With the emphasis from the Conservative campaign on the economy, one would expect the current Chancellor, Philip Hammond, to be on top of his brief with the figures. But in an interview with the Today programme this morning, Hammond lopped out £20 billion off the cost of HS2, saying that it would be £32 billion, instead of the real current figures of £55 billion.
Of course, when Hammond was Secretary of State for Transport, the HS2 budget was £32billionish: but there have been three Secretary of States in Transport since him, and the HS2 timetable is getting delayed. The single HS2 Phase 2 bill should have been presented to Parliament by now, with construction on Phase 1 already started. Instead, Phase 2 has been split into two, with delays there, and Phase 1 contracts are still to be awarded. The budget for HS2 has also massively increased to £55 billion, but no one – except possibly Philip Hammond – expects it to stay that ‘low’.
Not surprisingly, the Labour have used the mistake to criticise Phil, issuing a press release about this, and the fact that Theresa May refused to confirm that Hammond will stay Chancellor after the election. Westminster rumours have already been circulating that he’ll be out of the Treasury if May wins big. Maybe he’ll be back in Transport?
Meanwhile both the Labour party and the LibDems have issued their manifestos.
We haven’t got much more to say about Labour’s, as their plans for HS2 were almost identical to the draft leaked last week – it repeats the plan for a Labour government to build HS2 into Scotland. They also promise to borrow an extra £250 billion for a National Transformation Fund to spend on “the huge potential of every part of our country”. The thing is HS2 to Scotland has not been costed, but with HS2 Ltd apparently working to internal estimates of £200 billion its entirely possible that such a fund might be entirely spent on HS2.
The LibDems have also got plans for HS2. Their manifesto ties it in with other rail projects:
“Pursue the electrification of the rail network, improve stations, reopen smaller stations, restore twin-track lines to major routes and proceed with HS2, HS3 and Crossrail 2, including development of a high-speed network stretching to Scotland.”
Of course, the money for HS2 was meant to be easy to find, coming from the same pot as Crossrail after that was finished.
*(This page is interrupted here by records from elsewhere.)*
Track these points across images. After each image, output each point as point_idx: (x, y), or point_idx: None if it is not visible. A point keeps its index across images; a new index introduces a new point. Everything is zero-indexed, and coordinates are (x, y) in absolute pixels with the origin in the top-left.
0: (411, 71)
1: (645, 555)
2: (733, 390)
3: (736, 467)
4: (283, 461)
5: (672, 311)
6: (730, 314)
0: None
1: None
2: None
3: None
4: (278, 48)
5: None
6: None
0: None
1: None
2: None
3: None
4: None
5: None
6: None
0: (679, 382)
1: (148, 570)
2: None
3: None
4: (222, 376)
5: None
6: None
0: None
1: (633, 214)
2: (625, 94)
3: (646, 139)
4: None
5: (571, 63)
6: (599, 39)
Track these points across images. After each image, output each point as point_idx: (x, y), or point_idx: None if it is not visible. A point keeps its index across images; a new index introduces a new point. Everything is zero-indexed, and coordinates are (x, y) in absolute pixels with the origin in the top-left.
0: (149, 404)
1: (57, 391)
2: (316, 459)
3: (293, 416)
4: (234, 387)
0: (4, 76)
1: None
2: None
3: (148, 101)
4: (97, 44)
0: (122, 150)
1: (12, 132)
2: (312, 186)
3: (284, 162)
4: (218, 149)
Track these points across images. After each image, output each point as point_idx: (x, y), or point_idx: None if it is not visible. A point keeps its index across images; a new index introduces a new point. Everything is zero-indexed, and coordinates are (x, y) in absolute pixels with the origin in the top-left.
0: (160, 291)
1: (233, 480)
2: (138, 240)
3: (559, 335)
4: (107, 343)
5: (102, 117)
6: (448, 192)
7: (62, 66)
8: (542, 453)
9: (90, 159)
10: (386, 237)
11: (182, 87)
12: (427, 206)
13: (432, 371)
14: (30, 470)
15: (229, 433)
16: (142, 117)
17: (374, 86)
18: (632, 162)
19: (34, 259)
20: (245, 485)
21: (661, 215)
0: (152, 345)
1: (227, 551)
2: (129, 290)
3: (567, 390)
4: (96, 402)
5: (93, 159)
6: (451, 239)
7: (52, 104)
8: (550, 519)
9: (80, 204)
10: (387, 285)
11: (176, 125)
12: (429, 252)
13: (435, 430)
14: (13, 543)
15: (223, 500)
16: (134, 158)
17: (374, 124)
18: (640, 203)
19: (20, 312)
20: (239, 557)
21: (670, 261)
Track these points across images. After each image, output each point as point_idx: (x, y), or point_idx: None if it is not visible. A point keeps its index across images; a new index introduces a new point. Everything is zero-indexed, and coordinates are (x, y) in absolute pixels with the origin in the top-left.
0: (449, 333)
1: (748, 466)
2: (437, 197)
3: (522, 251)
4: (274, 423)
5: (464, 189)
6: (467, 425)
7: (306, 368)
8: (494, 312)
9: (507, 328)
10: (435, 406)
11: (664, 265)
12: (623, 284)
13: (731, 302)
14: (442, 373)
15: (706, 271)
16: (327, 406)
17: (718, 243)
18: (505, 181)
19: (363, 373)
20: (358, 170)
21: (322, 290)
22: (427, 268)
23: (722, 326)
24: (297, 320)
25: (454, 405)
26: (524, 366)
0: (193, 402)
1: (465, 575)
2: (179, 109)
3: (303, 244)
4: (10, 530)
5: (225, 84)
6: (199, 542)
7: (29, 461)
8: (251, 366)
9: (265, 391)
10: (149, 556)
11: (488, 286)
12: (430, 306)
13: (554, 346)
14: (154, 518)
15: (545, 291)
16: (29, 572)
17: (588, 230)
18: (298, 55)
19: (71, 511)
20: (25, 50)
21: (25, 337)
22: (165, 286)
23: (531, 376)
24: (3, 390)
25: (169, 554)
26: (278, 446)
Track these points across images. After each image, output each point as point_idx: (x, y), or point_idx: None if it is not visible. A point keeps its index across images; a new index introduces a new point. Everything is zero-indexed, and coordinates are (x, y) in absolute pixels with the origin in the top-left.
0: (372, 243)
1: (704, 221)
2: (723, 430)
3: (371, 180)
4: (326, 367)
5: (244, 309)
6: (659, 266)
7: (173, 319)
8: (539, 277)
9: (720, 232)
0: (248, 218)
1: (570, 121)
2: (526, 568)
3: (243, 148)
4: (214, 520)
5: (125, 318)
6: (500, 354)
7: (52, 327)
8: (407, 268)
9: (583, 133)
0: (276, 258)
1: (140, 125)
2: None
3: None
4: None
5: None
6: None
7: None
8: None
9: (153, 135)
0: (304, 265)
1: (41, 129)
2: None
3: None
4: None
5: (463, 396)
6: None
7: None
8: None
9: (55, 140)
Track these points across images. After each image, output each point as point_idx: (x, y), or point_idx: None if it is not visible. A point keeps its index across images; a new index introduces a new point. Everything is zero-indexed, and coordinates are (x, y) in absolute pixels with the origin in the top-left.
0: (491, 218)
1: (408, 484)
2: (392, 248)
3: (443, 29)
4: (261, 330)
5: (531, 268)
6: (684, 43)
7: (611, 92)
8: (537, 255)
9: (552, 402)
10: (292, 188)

But with the probability of Crossrail 2 going ahead, that money won’t be available for HS2. And it will be interesting to see what happens with the ‘HS3’ plans: under current thinking from the ‘speed’ has been dropped for a more conventional speed railway.
The other point to make is that HS1 won’t be part of any UK ‘network’ . The plans for HS2 were originally issued without a link to HS1, and although this was retrofitted for a while, it has since been dropped.